Dunoon residents say they regularly run the risk of being late for work because taxi drivers won’t let them use other transport.
Khayalethu Vena says he called an Uber last week because it was the day after seven people died in a collision between a taxi and a truck near Melkbosstrand and he was feeling nervous about riding in one of the minibuses.
“I requested the Uber from my house in Usasaza Street and on our way out, taxi drivers who were standing near the taxi rank on Potsdam Road stopped us and ordered me to get out. I don’t know how they knew it was an Uber driver. I suspect they were following him or they have people in the community who monitor these things,” said Mr Vena.
Another Dunoon resident – who, fearing intimidation from the local taxi association, did not want to be named – said there had not been many taxis at the rank last Wednesday and the queues had been long.
“I was in line for a taxi, but I was afraid of being late for work, so I stepped out of the queue and requested an Uber. Two other people that know me saw me get out of the line and followed me and asked if they could also get a lift with me because they also didn’t want to be late for work. When the Uber arrived, we got in, but we were soon surrounded by taxi drivers telling us to get out of the car.”
He said he wanted to know from the taxi association what people should do if there were to few taxis and waiting for one was not an option if you could not afford to be late for work.
Some residents who spoke to Tabletalk say e-hailing drivers are frequently held hostage by the taxi drivers until they pay to be released.
In 2018, Table View businesswoman Gabby de Wet accused Dunoon’s taxi drivers of intimidating her business’s driver. The driver, along with other company drivers who picked up and dropped off staff, was taken hostage and asked to pay R300 to be released (“DTA says allegations of ‘shakedown racket’ are unfounded,” Tabletalk, September 12, 2018).
Dunoon Taxi Association’s secretary-general Frank Qotyiwe said allegations against its taxi drivers were often unfounded and never reported to the association or the police.

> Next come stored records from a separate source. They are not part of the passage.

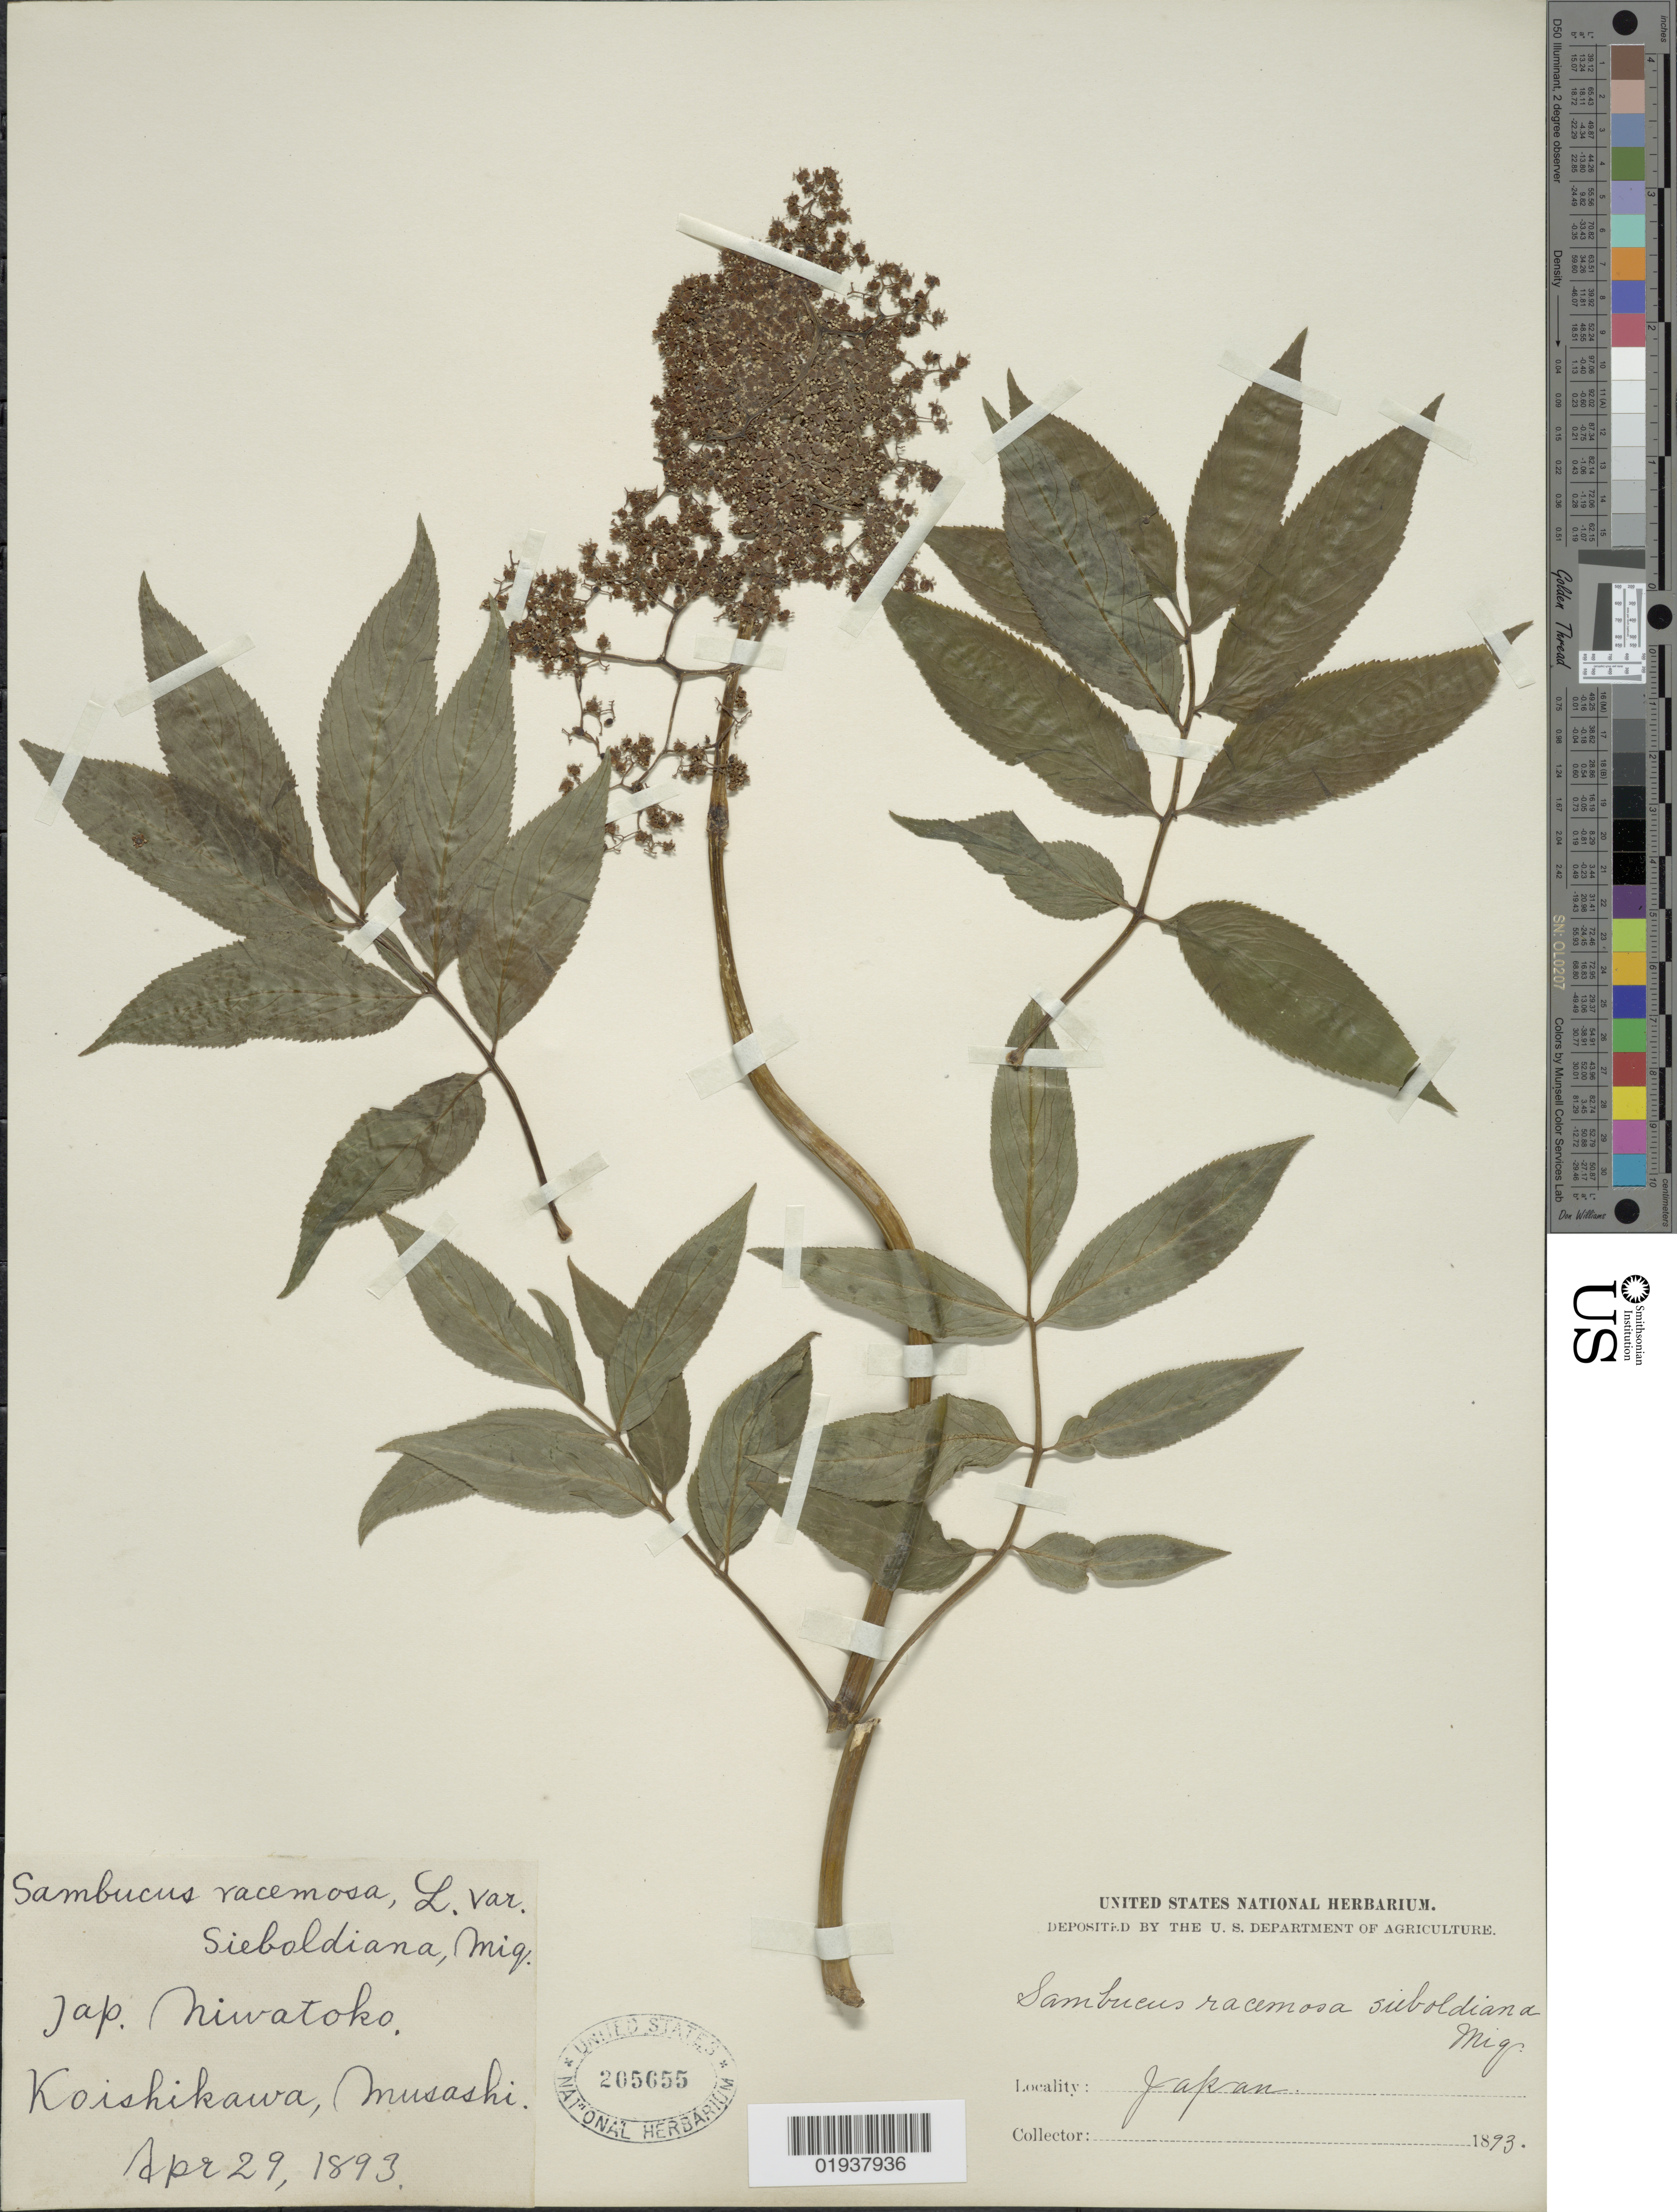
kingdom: Plantae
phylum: Tracheophyta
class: Magnoliopsida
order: Dipsacales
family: Viburnaceae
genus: Sambucus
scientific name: Sambucus racemosa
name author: L.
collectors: ex herb. United States National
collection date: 1893-04-29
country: Japan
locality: Koishikawa, Musashi.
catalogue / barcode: US 265655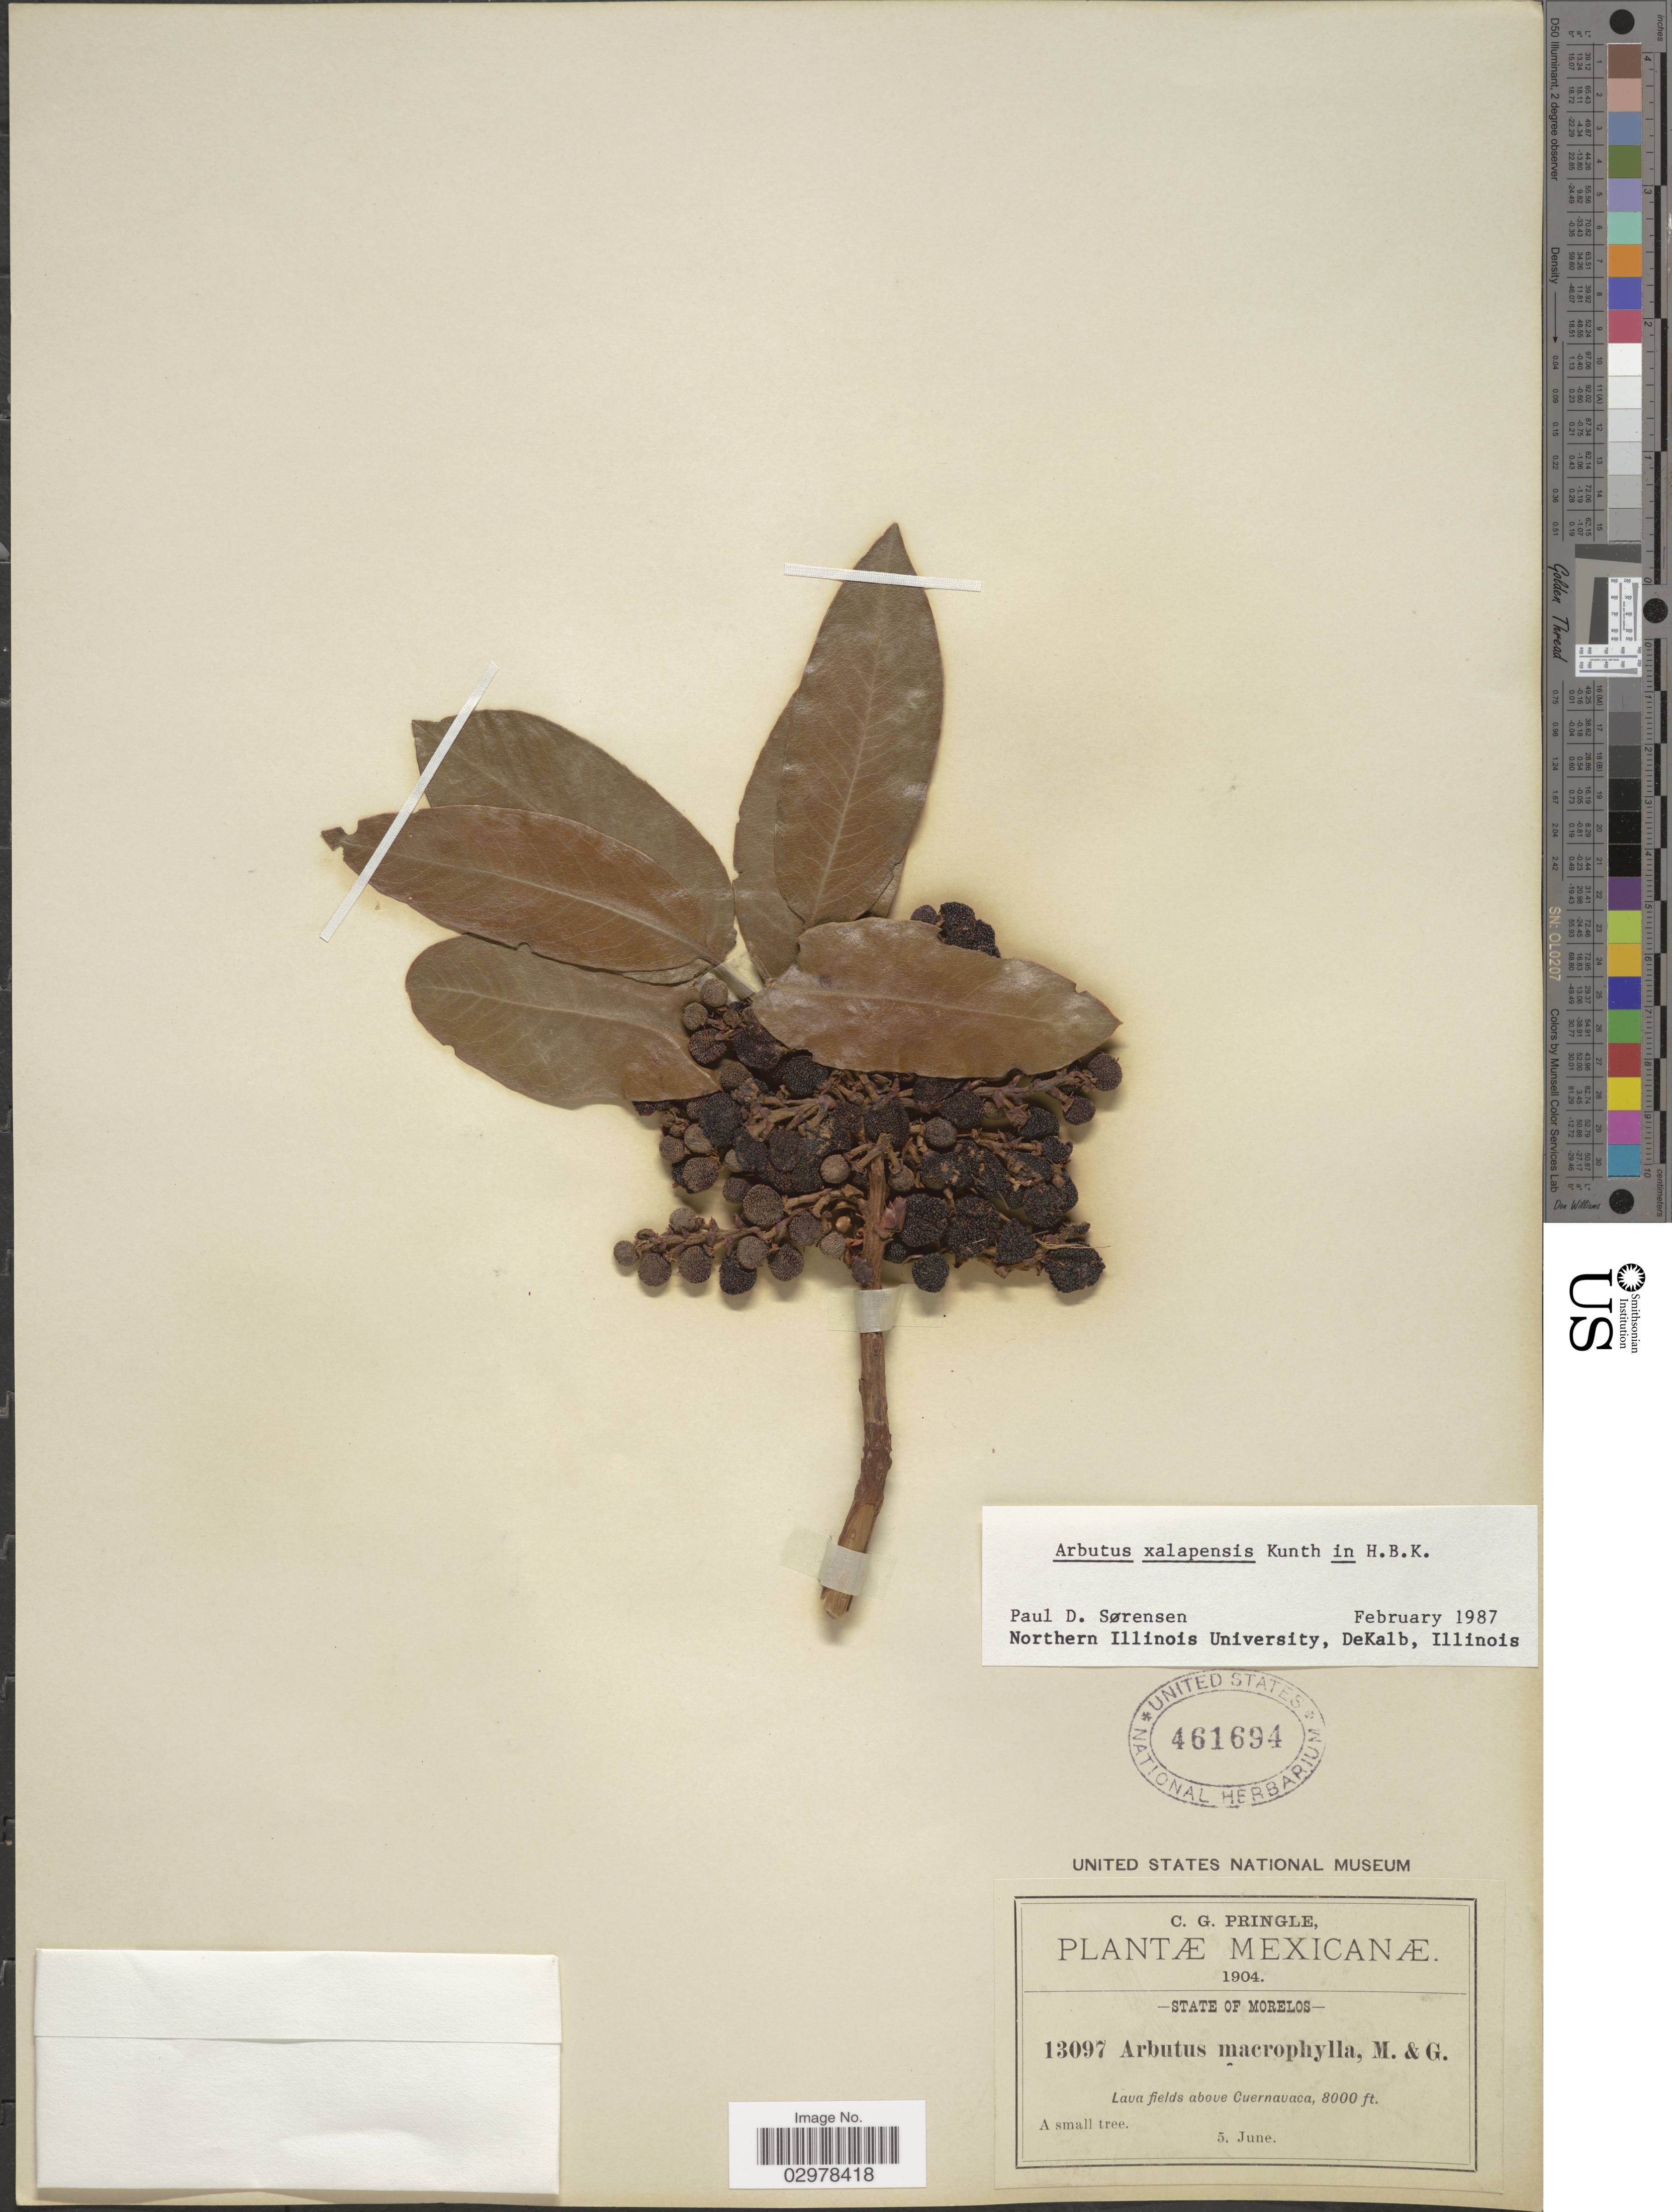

“I don’t believe that we have an issue of intimidation of any e-hailing services in the area. What is common is that individual taxi drivers have disagreements with individual drivers from these e-hailing services. Sometimes the e-hailing services park, pick up or drop off their clients right by our taxi rank. That will obviously cause an argument because both sides are in the transport industry,” he said.
Mr Qotyiwe also said that getting in and out of Dunoon for any vehicle was difficult because of all the road damage.
“Another reason for these clashes could be that these e-hailers often drive recklessly themselves,” he said. “When they are challenged, people think our drivers are flexing their muscles and trying to scare them. Our association has a unit that deals with complaints from the public and we have not received any regarding any threats or intimidation.”
Dunoon ward councillor Lubabalo Makeleni said he was unaware of any threats towards e-hailing services. He had met last year with the taxi association and other private businesses supplying transport, he said.
“In the meeting, it was established by the association that they don’t have a problem with people supplying residents with transport in general, but the issue was with the routes people take. I understand where the association is coming from because there are many disputes over routes between other taxi organisations, and we don’t want a situation where people can get hurt because of this,” he said.
Milnerton SAPS spokeswoman Captain Nopaya Madyibi said they had had no reports recently about intimidation by taxi drivers in the area.
Uber did not respond to questions by the time of publication.